**TASK ITEM:** Reproduce verbatim the part of the material that opens with the line containing "and find content." and closes with the line containing "the product resource", both of those lines included.

**INFORMATION PROVIDED:**

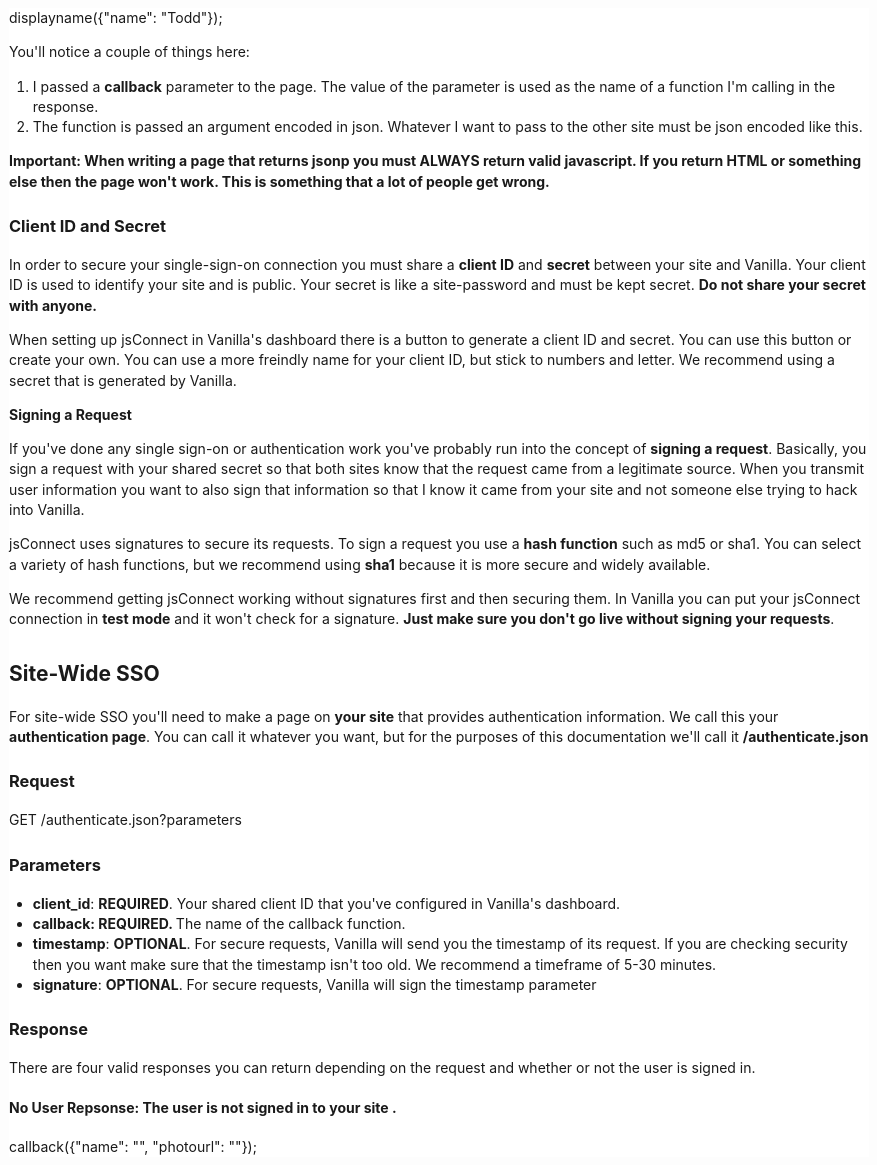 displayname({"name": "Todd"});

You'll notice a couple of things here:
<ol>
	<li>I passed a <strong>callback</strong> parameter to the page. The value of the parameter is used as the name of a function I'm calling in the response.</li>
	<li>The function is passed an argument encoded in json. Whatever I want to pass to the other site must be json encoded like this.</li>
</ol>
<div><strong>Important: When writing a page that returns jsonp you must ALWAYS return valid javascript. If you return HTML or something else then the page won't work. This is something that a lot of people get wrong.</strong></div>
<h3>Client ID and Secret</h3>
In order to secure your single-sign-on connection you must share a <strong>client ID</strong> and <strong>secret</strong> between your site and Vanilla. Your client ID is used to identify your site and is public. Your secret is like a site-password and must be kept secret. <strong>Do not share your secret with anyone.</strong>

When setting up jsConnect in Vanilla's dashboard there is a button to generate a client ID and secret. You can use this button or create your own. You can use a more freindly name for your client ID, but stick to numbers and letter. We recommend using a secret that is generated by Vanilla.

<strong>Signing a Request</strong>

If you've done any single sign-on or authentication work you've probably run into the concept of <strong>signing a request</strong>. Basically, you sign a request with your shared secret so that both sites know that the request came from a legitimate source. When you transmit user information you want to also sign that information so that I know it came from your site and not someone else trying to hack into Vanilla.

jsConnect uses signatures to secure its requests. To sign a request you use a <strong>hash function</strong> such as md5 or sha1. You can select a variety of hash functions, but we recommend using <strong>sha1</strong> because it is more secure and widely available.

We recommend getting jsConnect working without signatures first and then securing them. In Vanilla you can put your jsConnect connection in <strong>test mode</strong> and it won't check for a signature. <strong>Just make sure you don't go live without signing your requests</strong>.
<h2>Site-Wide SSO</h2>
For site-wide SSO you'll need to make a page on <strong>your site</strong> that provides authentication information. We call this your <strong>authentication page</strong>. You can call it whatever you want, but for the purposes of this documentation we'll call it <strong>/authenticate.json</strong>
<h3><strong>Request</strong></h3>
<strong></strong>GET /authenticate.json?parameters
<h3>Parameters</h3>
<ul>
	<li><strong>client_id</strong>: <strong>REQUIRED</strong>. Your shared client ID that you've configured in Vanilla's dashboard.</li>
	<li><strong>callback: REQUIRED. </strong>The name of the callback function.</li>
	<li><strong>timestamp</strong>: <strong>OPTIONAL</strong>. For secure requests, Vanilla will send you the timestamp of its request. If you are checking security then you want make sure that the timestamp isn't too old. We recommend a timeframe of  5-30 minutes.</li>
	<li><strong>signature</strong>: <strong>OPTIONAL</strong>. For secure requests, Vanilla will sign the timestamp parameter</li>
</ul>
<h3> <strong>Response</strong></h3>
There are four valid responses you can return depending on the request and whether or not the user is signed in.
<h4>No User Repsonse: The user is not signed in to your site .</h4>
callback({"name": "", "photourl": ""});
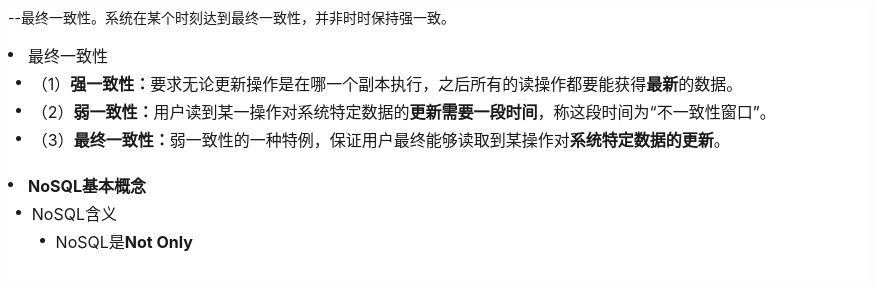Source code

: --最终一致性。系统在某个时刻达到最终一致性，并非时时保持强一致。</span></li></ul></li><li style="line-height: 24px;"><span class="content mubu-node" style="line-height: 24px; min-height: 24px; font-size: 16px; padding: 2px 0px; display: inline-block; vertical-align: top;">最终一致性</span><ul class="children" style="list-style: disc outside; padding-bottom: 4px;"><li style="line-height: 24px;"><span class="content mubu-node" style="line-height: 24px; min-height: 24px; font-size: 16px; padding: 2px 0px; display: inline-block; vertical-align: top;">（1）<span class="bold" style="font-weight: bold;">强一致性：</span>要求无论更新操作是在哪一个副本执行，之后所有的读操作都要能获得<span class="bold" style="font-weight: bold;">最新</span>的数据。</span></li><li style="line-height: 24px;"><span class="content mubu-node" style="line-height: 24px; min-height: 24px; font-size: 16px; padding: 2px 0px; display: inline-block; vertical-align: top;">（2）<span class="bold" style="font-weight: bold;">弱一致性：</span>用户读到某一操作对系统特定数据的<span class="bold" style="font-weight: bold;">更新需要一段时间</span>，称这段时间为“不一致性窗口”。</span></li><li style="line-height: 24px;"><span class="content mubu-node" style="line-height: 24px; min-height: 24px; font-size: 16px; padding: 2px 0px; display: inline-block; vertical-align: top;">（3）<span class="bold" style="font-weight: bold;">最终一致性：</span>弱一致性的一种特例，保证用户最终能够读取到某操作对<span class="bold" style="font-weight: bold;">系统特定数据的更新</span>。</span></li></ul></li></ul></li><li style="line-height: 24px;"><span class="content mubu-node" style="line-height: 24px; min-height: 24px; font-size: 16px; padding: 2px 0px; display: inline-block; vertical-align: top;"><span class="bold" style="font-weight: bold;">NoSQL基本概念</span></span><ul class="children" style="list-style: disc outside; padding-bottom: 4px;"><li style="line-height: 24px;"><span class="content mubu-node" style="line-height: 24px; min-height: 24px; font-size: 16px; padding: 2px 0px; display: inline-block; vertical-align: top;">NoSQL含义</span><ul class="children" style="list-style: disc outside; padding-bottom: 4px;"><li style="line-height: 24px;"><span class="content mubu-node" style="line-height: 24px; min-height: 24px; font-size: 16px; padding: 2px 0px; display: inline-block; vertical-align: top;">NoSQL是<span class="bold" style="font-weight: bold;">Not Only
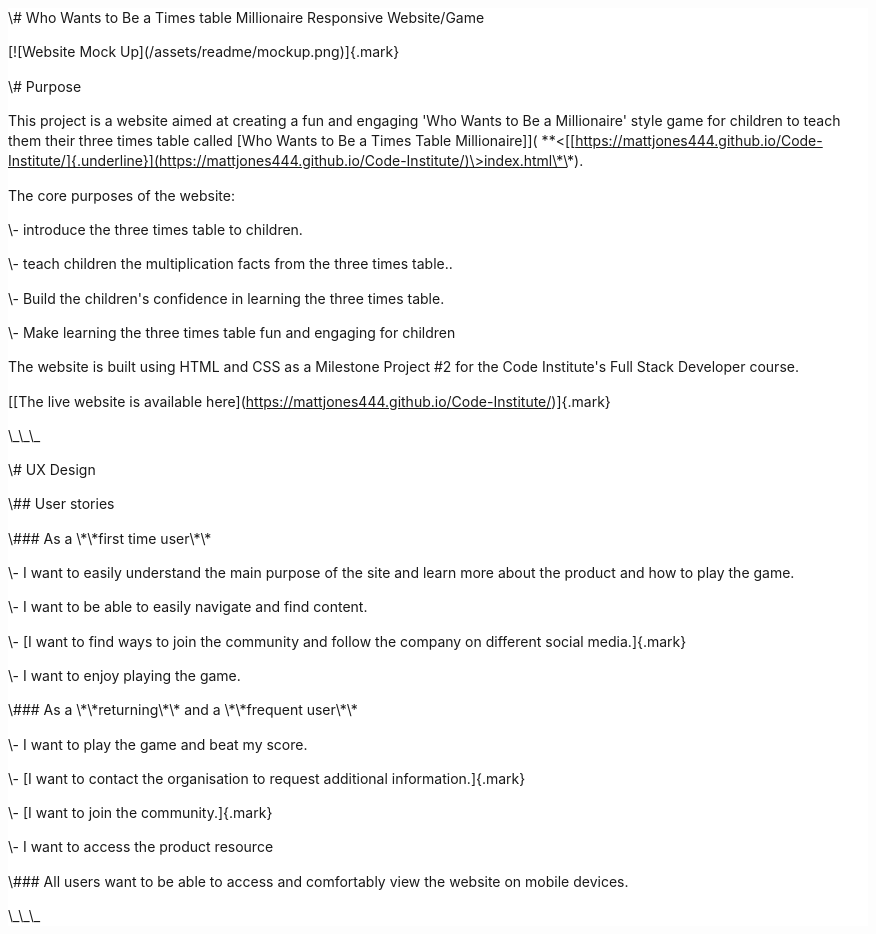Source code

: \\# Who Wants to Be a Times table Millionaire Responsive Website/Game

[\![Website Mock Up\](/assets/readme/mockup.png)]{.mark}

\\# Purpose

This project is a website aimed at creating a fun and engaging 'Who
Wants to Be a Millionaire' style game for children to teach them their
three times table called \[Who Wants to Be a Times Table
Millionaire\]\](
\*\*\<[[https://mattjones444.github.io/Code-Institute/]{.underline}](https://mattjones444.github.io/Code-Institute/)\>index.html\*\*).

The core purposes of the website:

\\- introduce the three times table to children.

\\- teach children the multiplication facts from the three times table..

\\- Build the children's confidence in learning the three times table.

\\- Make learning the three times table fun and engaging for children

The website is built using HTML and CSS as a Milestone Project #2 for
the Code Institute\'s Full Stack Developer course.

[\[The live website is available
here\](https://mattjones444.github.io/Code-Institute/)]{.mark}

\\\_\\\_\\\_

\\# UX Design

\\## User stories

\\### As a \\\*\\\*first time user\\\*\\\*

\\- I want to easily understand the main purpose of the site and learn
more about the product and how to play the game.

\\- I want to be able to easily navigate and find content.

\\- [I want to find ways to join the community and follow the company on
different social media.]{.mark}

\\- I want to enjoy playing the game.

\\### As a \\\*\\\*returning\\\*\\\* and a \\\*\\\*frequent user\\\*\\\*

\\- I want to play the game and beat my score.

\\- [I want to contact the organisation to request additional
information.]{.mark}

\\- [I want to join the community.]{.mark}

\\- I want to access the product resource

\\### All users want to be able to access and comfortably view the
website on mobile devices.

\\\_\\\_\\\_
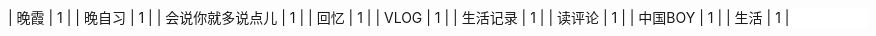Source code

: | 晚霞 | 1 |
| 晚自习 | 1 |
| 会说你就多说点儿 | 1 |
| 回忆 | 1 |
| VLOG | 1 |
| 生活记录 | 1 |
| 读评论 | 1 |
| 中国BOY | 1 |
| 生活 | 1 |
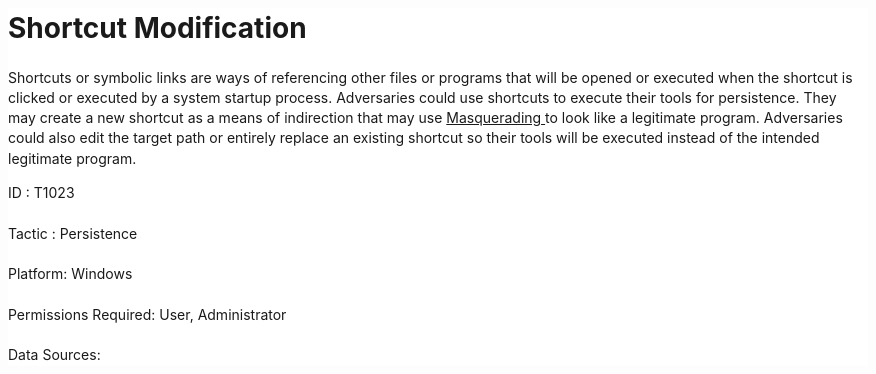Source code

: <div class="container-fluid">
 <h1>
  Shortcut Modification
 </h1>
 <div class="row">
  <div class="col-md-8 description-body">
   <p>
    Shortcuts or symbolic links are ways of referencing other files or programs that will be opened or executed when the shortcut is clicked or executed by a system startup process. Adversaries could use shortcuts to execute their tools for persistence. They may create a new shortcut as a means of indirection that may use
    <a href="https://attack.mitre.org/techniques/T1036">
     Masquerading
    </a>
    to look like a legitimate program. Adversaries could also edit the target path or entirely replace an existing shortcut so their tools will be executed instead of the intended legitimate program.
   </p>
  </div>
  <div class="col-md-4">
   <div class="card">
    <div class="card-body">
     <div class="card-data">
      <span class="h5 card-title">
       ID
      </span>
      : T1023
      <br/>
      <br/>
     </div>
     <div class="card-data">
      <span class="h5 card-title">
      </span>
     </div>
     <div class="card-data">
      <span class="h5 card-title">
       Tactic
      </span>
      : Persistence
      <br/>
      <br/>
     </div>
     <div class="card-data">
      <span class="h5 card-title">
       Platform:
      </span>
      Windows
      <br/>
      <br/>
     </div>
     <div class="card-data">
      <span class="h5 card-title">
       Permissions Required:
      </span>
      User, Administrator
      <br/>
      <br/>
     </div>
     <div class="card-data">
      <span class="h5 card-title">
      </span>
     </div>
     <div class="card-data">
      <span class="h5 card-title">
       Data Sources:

**RESULT:**
\\- I want to be able to easily navigate and find content.

\\- [I want to find ways to join the community and follow the company on
different social media.]{.mark}

\\- I want to enjoy playing the game.

\\### As a \\\*\\\*returning\\\*\\\* and a \\\*\\\*frequent user\\\*\\\*

\\- I want to play the game and beat my score.

\\- [I want to contact the organisation to request additional
information.]{.mark}

\\- [I want to join the community.]{.mark}

\\- I want to access the product resource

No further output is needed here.